The speedup figures they report are compared to their own cutlass-based baseline. Has anyone done a performance comparison against cuBLAS?
All cutlass results I have seen so far for Gemm are within ~10% of cuBLAS. If the 2x-2.5x speedup they report holds up that would be extremely impressive.
I generally avoid FP8 and prefer I8, but your question got me wondering how well cuBLAS performs.
First of all, cuBLAS needs the cuBLASLt extension API for mixed-precision workloads to handle FP8. Second, some adequate type combinations, like E5M2 x E5M2 for A x B, are not supported, while others, like E5M2 x E4M3, are! Moreover, matrix A must always come in a transposed layout for Ampere, Hopper, and Blackwell... and the list of constraints goes on.
I've integrated FP8 cuBLASLt benchmarks into my "Less Slow C++" repository <https://github.com/ashvardanian/less_slow.cpp>, adding to the list of existing cuBLAS and hand-rolled CUDA and PTX benchmarks.
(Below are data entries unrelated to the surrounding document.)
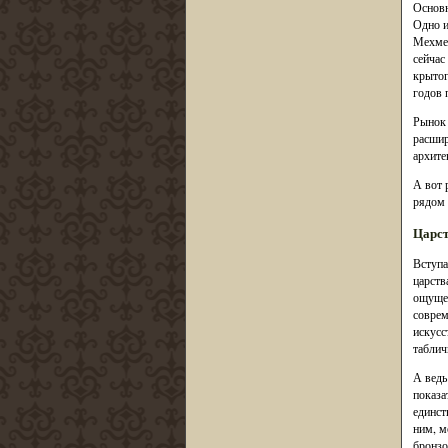
Основн
Одно и
Мехмет
сейчас
крытог
годов 
Рынок 
расшир
архите
А вот 
рядом 
Царс
Вступа
царств
ощущен
соврем
искусс
таблич
А ведь
показа
единст
ним, м
бронзо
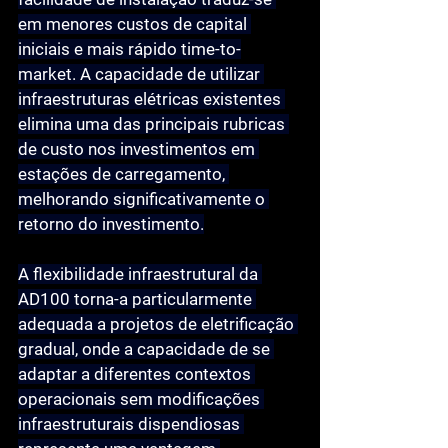
em menores custos de capital 
iniciais e mais rápido time-to-
market. A capacidade de utilizar 
infraestruturas elétricas existentes 
elimina uma das principais rubricas 
de custo nos investimentos em 
estações de carregamento, 
melhorando significativamente o 
retorno do investimento.
A flexibilidade infraestrutural da 
AD100 torna-a particularmente 
adequada a projetos de eletrificação 
gradual, onde a capacidade de se 
adaptar a diferentes contextos 
operacionais sem modificações 
infraestruturais dispendiosas 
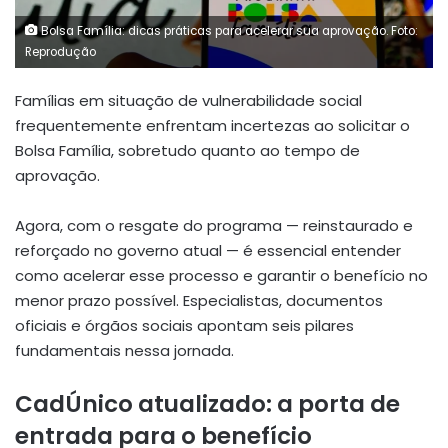
Bolsa Família: dicas práticas para acelerar sua aprovação. Foto:
Reprodução
Famílias em situação de vulnerabilidade social
frequentemente enfrentam incertezas ao solicitar o
Bolsa Família, sobretudo quanto ao tempo de
aprovação.
Agora, com o resgate do programa — reinstaurado e
reforçado no governo atual — é essencial entender
como acelerar esse processo e garantir o benefício no
menor prazo possível. Especialistas, documentos
oficiais e órgãos sociais apontam seis pilares
fundamentais nessa jornada.
CadÚnico atualizado: a porta de
entrada para o benefício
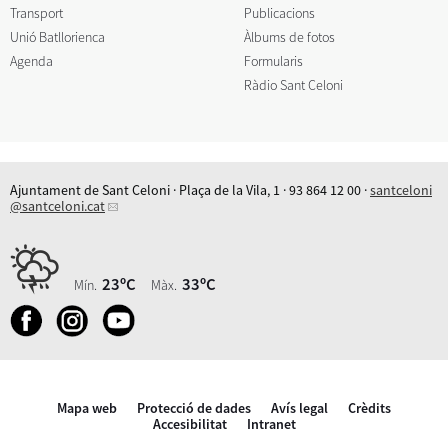
Transport
Publicacions
Unió Batllorienca
Àlbums de fotos
Agenda
Formularis
Ràdio Sant Celoni
Ajuntament de Sant Celoni · Plaça de la Vila, 1 · 93 864 12 00 ·
santceloni
@santceloni.cat
23ºC
33ºC
Mín.
Màx.
Mapa web
Protecció de dades
Avís legal
Crèdits
Accesibilitat
Intranet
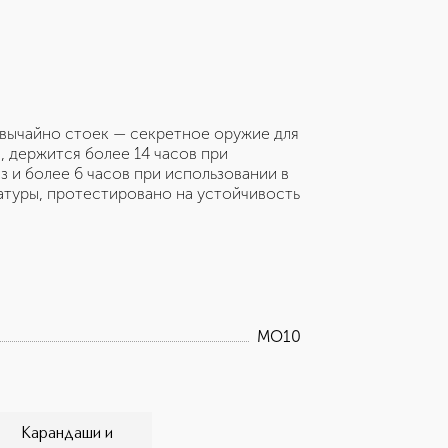
езвычайно стоек — секретное оружие для
 держится более 14 часов при
з и более 6 часов при использовании в
атуры, протестировано на устойчивость
MO10
Карандаши и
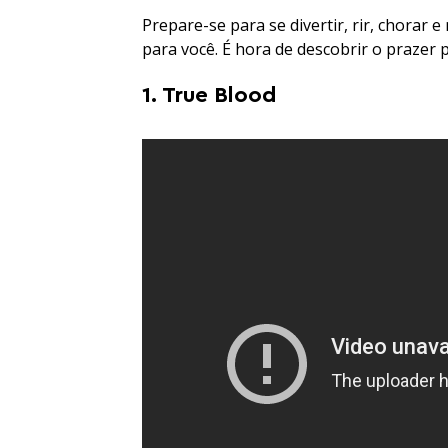
Prepare-se para se divertir, rir, chora
para você. É hora de descobrir o prazer 
1. True Blood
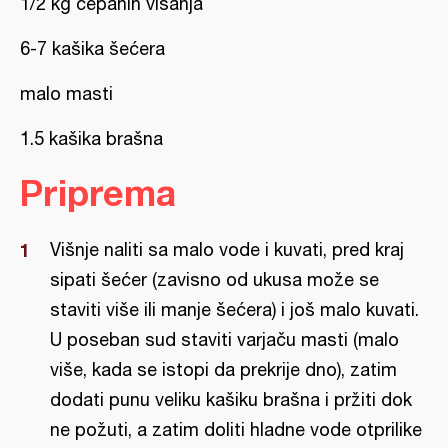
1/2 kg cepanih višanja
6-7 kašika šećera
malo masti
1.5 kašika brašna
Priprema
Višnje naliti sa malo vode i kuvati, pred kraj
sipati šećer (zavisno od ukusa može se
staviti više ili manje šećera) i još malo kuvati.
U poseban sud staviti varjaču masti (malo
više, kada se istopi da prekrije dno), zatim
dodati punu veliku kašiku brašna i pržiti dok
ne požuti, a zatim doliti hladne vode otprilike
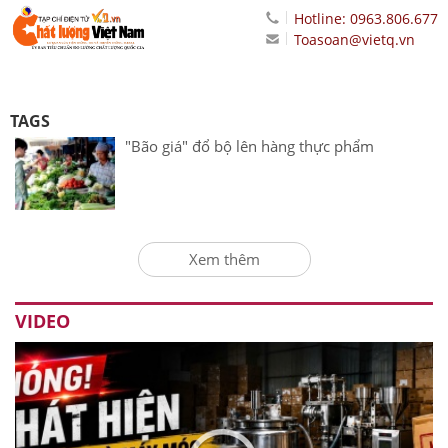
Hotline: 0963.806.677
Toasoan@vietq.vn
TAGS
"Bão giá" đổ bộ lên hàng thực phẩm
Xem thêm
VIDEO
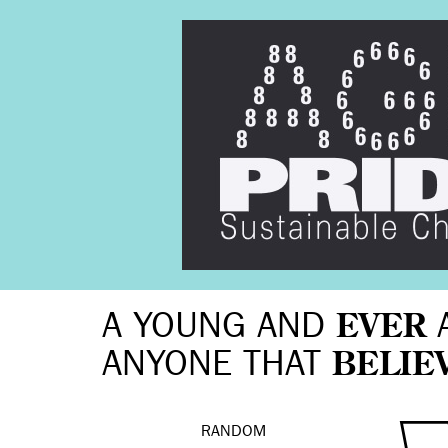
A YOUNG AND
EVER
ANYONE THAT
BELIE
RANDOM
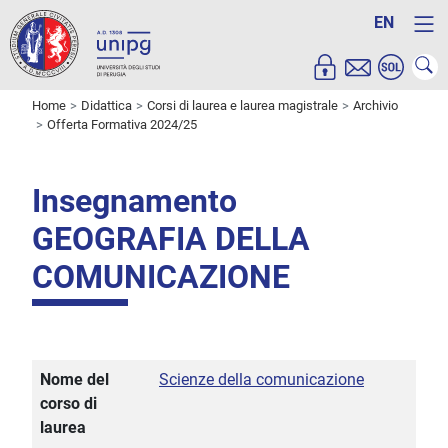
EN
Home
Didattica
Corsi di laurea e laurea magistrale
Archivio
Offerta Formativa 2024/25
Insegnamento
GEOGRAFIA DELLA
COMUNICAZIONE
Nome del
Scienze della comunicazione
corso di
laurea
I'm running them on H200 GPUs, which should have the same performance as H100. For square inputs, the throughput peaks around 1.35 Peta-ops.
I heard that it is possible to achieve better performance than cuBLAS using CUTLASS? I thought they chose the better one among cuBLAS and CUTLASS as baseline.
All cutlass results I have seen so far for Gemm are within ~10% of cuBLAS. If the 2x-2.5x speedup they report holds up that would be extremely impressive.